TRY IT:
In the listing below, find the line that contains "of unremarkable human" and the line that contains "unremarkable cerebellum shows". Quote both and every line between them, exactly, and nothing more.
= = = = = = =
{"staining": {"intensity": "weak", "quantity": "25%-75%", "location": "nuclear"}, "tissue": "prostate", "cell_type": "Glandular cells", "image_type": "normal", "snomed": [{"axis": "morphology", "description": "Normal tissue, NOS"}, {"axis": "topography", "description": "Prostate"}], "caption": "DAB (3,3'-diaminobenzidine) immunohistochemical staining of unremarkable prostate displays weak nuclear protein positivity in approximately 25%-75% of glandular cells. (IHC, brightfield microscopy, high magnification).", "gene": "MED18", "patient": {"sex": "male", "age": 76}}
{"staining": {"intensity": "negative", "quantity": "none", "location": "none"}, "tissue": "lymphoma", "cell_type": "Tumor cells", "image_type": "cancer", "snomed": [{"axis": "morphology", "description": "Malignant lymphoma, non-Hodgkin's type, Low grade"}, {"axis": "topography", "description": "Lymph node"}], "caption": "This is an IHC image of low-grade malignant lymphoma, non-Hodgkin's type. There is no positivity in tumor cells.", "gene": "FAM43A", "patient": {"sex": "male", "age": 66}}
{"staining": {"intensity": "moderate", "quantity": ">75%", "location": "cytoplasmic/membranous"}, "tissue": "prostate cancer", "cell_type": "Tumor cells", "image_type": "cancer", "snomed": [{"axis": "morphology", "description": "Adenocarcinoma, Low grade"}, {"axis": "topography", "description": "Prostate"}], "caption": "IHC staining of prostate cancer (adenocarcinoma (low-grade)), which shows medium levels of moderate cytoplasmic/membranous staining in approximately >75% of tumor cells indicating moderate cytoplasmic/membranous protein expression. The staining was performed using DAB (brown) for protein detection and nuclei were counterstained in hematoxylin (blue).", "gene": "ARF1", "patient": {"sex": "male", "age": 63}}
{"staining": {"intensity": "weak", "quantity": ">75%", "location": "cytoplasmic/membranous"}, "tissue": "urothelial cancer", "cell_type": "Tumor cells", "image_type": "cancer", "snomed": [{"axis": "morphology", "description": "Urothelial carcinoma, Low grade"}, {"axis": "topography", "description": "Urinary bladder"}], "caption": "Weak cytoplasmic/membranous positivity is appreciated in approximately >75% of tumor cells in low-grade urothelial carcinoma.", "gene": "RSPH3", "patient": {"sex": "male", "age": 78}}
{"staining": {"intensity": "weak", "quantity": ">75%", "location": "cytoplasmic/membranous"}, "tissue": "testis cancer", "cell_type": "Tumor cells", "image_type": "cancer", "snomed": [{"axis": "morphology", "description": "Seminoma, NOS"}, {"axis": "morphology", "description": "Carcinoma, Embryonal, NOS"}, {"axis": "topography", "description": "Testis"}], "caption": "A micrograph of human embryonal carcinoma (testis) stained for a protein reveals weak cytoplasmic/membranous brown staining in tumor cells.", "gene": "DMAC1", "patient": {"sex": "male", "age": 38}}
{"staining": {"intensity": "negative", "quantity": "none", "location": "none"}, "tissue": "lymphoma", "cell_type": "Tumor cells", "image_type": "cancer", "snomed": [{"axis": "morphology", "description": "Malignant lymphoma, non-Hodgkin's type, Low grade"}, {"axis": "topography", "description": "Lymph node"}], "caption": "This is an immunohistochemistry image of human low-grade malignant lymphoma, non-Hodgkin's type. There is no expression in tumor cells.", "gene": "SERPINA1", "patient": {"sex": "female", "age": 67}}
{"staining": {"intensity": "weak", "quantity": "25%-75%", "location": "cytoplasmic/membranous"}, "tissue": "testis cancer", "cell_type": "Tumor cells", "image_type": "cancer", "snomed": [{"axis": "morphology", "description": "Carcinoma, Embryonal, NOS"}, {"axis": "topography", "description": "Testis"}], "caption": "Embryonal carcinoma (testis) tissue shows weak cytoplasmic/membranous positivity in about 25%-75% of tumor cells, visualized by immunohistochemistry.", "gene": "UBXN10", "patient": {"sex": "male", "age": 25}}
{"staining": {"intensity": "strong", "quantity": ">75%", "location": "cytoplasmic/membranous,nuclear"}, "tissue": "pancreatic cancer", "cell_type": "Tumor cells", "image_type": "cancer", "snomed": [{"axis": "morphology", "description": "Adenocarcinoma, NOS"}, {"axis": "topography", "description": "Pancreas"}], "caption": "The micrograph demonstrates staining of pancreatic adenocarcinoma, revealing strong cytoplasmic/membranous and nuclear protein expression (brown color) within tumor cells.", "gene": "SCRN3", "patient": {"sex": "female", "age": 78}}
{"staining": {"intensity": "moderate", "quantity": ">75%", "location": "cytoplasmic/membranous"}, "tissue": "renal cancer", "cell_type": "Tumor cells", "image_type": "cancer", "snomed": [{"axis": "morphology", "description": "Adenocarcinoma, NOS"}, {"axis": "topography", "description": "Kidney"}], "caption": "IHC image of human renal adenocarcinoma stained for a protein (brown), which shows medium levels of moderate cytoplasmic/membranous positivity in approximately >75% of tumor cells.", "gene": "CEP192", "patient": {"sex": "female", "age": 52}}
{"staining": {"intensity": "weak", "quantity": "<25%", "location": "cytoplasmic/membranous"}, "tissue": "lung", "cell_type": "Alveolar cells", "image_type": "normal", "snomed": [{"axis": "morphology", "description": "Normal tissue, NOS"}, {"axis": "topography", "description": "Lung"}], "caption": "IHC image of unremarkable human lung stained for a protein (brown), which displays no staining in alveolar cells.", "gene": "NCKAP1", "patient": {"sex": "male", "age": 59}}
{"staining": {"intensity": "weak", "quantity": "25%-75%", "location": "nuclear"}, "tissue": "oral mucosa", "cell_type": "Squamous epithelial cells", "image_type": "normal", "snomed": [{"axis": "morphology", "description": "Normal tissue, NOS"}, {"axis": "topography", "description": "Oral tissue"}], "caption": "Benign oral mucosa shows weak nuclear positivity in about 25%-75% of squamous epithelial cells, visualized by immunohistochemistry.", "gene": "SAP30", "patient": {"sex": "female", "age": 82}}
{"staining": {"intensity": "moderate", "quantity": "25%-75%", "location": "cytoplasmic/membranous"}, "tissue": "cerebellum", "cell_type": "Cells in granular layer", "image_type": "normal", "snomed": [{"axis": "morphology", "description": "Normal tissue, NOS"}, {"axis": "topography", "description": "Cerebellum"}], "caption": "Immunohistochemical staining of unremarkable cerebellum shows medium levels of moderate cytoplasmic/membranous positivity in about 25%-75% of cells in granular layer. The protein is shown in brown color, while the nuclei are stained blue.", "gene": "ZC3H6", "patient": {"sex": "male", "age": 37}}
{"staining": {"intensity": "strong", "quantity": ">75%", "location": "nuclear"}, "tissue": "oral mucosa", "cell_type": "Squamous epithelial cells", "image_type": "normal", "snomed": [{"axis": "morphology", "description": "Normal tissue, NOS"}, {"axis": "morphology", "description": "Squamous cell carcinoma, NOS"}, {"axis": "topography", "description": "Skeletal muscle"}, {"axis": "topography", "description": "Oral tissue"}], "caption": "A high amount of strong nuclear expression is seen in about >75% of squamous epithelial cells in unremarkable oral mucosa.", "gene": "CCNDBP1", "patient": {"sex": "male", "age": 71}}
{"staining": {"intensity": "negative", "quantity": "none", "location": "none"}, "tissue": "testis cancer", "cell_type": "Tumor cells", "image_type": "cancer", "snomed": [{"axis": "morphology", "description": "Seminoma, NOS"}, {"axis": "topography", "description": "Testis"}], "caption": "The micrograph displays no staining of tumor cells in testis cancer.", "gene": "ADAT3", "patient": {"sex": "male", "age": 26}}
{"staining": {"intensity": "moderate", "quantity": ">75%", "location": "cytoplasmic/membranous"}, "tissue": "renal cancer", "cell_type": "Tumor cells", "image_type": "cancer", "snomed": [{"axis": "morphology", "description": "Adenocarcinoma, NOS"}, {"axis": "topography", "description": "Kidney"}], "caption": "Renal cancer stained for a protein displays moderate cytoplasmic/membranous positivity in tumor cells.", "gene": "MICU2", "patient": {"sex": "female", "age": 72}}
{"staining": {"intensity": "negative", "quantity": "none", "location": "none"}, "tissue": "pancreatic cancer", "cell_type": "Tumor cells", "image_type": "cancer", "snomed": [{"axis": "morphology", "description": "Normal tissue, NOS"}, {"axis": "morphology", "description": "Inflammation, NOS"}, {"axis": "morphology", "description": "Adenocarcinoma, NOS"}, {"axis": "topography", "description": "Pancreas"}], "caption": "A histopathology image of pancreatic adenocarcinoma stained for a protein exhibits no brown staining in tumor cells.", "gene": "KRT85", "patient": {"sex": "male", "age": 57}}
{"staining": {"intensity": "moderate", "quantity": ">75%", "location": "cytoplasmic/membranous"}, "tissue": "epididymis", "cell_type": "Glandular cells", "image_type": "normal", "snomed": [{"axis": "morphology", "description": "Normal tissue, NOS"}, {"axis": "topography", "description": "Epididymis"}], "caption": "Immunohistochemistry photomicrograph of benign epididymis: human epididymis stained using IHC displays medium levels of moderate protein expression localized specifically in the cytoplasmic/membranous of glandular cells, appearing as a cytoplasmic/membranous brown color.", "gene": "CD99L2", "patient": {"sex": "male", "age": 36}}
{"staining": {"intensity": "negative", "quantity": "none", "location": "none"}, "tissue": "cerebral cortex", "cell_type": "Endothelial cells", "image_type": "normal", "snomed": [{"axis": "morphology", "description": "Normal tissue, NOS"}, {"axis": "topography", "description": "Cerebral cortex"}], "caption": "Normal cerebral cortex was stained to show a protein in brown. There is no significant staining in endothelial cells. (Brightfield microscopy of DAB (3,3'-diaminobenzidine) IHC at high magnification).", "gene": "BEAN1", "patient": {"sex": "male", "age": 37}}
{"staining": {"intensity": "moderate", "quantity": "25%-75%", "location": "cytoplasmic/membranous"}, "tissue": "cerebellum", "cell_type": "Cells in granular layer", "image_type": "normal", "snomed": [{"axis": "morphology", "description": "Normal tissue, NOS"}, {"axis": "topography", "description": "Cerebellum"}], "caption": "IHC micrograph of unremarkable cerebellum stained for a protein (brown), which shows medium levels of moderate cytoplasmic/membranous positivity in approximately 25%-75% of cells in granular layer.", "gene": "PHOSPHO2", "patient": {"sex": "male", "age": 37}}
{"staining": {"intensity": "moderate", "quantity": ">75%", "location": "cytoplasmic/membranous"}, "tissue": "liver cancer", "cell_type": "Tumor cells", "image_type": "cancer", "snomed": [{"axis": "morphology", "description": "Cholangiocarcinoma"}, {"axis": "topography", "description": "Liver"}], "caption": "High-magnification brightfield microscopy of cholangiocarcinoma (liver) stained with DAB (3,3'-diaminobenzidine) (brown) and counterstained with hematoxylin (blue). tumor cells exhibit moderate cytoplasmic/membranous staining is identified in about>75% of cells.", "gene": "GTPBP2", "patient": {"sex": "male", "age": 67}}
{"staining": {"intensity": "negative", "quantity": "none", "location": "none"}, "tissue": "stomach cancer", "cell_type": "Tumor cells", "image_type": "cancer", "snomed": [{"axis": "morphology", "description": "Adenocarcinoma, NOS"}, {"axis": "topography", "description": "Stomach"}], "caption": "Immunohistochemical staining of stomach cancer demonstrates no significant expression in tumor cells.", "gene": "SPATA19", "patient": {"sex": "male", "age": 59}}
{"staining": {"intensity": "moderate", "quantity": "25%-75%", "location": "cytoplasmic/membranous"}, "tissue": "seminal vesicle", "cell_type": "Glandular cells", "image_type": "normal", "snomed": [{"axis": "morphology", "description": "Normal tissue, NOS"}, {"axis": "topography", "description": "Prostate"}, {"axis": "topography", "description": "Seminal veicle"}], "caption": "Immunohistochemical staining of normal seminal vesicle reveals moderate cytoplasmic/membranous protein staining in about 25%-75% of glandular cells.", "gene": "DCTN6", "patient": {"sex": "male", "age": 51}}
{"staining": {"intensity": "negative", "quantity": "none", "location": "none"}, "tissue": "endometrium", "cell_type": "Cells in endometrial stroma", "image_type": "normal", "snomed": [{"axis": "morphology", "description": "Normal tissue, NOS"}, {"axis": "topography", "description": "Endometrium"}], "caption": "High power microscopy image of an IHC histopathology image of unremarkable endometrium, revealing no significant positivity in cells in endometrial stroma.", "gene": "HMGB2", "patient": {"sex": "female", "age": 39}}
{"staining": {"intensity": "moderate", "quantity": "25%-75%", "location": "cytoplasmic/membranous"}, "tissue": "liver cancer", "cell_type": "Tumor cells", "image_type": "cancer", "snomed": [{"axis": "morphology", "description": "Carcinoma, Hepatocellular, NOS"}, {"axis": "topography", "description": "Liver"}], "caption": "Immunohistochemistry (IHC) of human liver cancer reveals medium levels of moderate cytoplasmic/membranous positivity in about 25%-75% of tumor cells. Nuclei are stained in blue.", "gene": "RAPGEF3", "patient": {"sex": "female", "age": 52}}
= = = = = = =
RESPONSE AREA:
{"staining": {"intensity": "weak", "quantity": "<25%", "location": "cytoplasmic/membranous"}, "tissue": "lung", "cell_type": "Alveolar cells", "image_type": "normal", "snomed": [{"axis": "morphology", "description": "Normal tissue, NOS"}, {"axis": "topography", "description": "Lung"}], "caption": "IHC image of unremarkable human lung stained for a protein (brown), which displays no staining in alveolar cells.", "gene": "NCKAP1", "patient": {"sex": "male", "age": 59}}
{"staining": {"intensity": "weak", "quantity": "25%-75%", "location": "nuclear"}, "tissue": "oral mucosa", "cell_type": "Squamous epithelial cells", "image_type": "normal", "snomed": [{"axis": "morphology", "description": "Normal tissue, NOS"}, {"axis": "topography", "description": "Oral tissue"}], "caption": "Benign oral mucosa shows weak nuclear positivity in about 25%-75% of squamous epithelial cells, visualized by immunohistochemistry.", "gene": "SAP30", "patient": {"sex": "female", "age": 82}}
{"staining": {"intensity": "moderate", "quantity": "25%-75%", "location": "cytoplasmic/membranous"}, "tissue": "cerebellum", "cell_type": "Cells in granular layer", "image_type": "normal", "snomed": [{"axis": "morphology", "description": "Normal tissue, NOS"}, {"axis": "topography", "description": "Cerebellum"}], "caption": "Immunohistochemical staining of unremarkable cerebellum shows medium levels of moderate cytoplasmic/membranous positivity in about 25%-75% of cells in granular layer. The protein is shown in brown color, while the nuclei are stained blue.", "gene": "ZC3H6", "patient": {"sex": "male", "age": 37}}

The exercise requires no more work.